‘I’ve received just as many opportunities to progress and develop as my male counterparts’

It’s no secret that the cycling industry is male-dominated; from trade shows to press tours, I often walk into a room and instantly notice how few women there are. It can sometimes feel quite intimidating.

But I can’t say I was surprised to find that the cycling industry is this way – almost all sports are the same, or at least, it’s the men’s games that see more promotion. This simply makes the problem worse – how likely are women to enter a sport or trade if they don’t feel represented in it?

Many girls grow up unaware of the numerous opportunities that are out there for them, from a career point of view as well as their general interests, and this ultimately results in them going down a beaten path that is more traditionally female.

But how do the experiences vary for those already working in the bike trade? I reached out to six women to talk about the cycling industry, its gender gap and what more could be done.

Today’s edition: ‘I’ve received just as many opportunities to progress and develop as my male counterparts’

Tell us about how you got into the cycle industry.
My background is in marketing and I ended up in the cycling industry quite accidentally whilst looking to pursue the  type of consumer marketing that I find fascinating. I initially took on quite a junior role within our business but have  been lucky enough to have received a couple of promotions during my five years with the company.

What are your experiences of being a woman in the cycling industry?
To be honest, my experience of being a woman in the cycling industry has been overall very good. There has definitely been the odd joke or two about my lack of cycling knowledge, especially when it comes to quite technical products! But it’s not something that has ever really bothered me, and I tend to view them in a good-natured way.

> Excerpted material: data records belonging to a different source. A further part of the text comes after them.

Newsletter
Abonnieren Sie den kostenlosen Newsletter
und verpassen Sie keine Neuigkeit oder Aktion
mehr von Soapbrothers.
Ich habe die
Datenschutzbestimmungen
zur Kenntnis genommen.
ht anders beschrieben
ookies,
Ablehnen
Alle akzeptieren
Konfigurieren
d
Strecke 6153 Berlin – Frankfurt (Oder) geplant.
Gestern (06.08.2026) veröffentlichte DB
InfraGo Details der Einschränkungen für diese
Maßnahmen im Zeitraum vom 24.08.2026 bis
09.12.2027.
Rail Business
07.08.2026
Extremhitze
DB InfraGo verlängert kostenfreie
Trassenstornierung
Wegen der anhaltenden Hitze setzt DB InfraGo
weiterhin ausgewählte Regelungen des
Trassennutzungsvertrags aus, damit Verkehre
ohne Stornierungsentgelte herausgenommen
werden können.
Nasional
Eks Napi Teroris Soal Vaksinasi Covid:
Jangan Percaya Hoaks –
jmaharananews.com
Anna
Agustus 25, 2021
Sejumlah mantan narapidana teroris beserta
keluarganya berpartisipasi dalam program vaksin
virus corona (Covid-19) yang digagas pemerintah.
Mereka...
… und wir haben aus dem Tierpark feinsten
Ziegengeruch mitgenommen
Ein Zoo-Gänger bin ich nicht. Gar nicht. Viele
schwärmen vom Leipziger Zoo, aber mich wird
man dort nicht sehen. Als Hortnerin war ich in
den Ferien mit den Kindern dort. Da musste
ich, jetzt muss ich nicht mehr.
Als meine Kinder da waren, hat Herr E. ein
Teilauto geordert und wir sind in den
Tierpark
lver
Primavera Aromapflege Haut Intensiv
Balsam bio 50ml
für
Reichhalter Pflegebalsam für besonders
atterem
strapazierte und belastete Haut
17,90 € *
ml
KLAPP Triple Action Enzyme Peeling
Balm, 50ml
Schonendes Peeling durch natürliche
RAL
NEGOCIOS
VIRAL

Ultimately, it’s my belief that when you work as a team, you need a blend of skill sets and not everyone is there to be an expert in everything. I’m not here to be an expert in technical cycling components, that’s what I rely on my team to help me with and they rely on me to help them with how to market their products, write content and report on campaign KPIs.

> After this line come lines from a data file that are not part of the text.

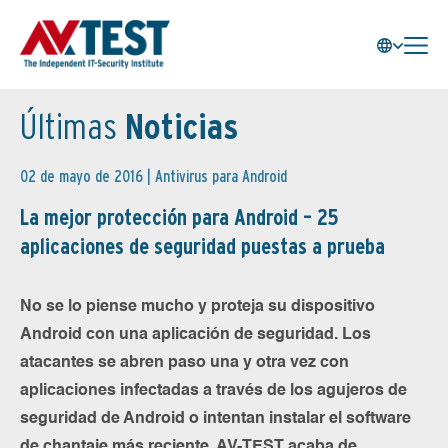
Últimas
Noticias
02 de mayo de 2016 |
Antivirus para Android
La mejor protección para Android – 25
aplicaciones de seguridad puestas a prueba
No se lo piense mucho y proteja su dispositivo
Android con una aplicación de seguridad. Los
atacantes se abren paso una y otra vez con
aplicaciones infectadas a través de los agujeros de
seguridad de Android o intentan instalar el software
de chantaje más reciente. AV-TEST acaba de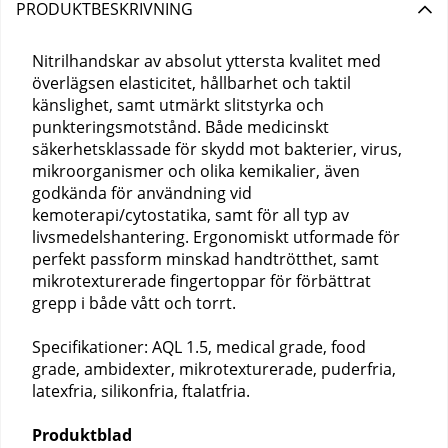
PRODUKTBESKRIVNING
Nitrilhandskar av absolut yttersta kvalitet med
överlägsen elasticitet, hållbarhet och taktil
känslighet, samt utmärkt slitstyrka och
punkteringsmotstånd. Både medicinskt
säkerhetsklassade för skydd mot bakterier, virus,
mikroorganismer och olika kemikalier, även
godkända för användning vid
kemoterapi/cytostatika, samt för all typ av
livsmedelshantering. Ergonomiskt utformade för
perfekt passform minskad handtrötthet, samt
mikrotexturerade fingertoppar för förbättrat
grepp i både vått och torrt.
Specifikationer: AQL 1.5, medical grade, food
grade, ambidexter, mikrotexturerade, puderfria,
latexfria, silikonfria, ftalatfria.
Produktblad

Then, in terms of the career front, I believe that I’ve received just as many opportunities to progress and develop as my male counterparts.

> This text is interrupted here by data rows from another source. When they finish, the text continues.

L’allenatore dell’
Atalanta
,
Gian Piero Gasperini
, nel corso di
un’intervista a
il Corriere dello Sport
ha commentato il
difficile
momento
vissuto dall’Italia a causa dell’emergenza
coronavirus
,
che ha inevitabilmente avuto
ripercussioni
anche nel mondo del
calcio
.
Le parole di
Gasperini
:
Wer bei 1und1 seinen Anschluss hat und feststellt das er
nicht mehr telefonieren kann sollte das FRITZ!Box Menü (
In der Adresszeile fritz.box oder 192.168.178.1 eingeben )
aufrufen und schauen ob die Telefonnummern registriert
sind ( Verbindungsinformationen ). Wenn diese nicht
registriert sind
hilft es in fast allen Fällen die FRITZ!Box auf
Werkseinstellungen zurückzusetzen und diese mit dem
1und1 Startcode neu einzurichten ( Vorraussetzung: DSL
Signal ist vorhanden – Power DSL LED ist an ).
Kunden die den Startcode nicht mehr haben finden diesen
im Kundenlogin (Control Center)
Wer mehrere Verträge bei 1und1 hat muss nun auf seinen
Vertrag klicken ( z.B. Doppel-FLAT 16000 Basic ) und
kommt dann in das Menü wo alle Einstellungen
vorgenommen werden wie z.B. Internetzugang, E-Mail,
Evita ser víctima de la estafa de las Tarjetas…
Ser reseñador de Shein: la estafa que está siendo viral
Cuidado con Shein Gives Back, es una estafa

Do you feel that the gender gap is closing at all, and if not, what more could be done?
This probably depends on how you are interpreting that question… If we’re talking in terms of how women are represented proportionally compared with men in certain job roles, then I’d say there are some roles where women are underrepresented, such as mechanics, sales and product development.

However, I would also say there are areas where women are overrepresented such as finance, marketing and administrative roles. From what I have seen, the cycling industry has always seemed happy to welcome women into whatever roles are available if they have the inclination and work ethic.

In terms of the professional sport level, I would say that there are significant changes that need to be made on the equality front. There are very few opportunities for women to viably support themselves as a pro cyclist and the disparity in both publicity and prize money for men’s and women’s events is vast.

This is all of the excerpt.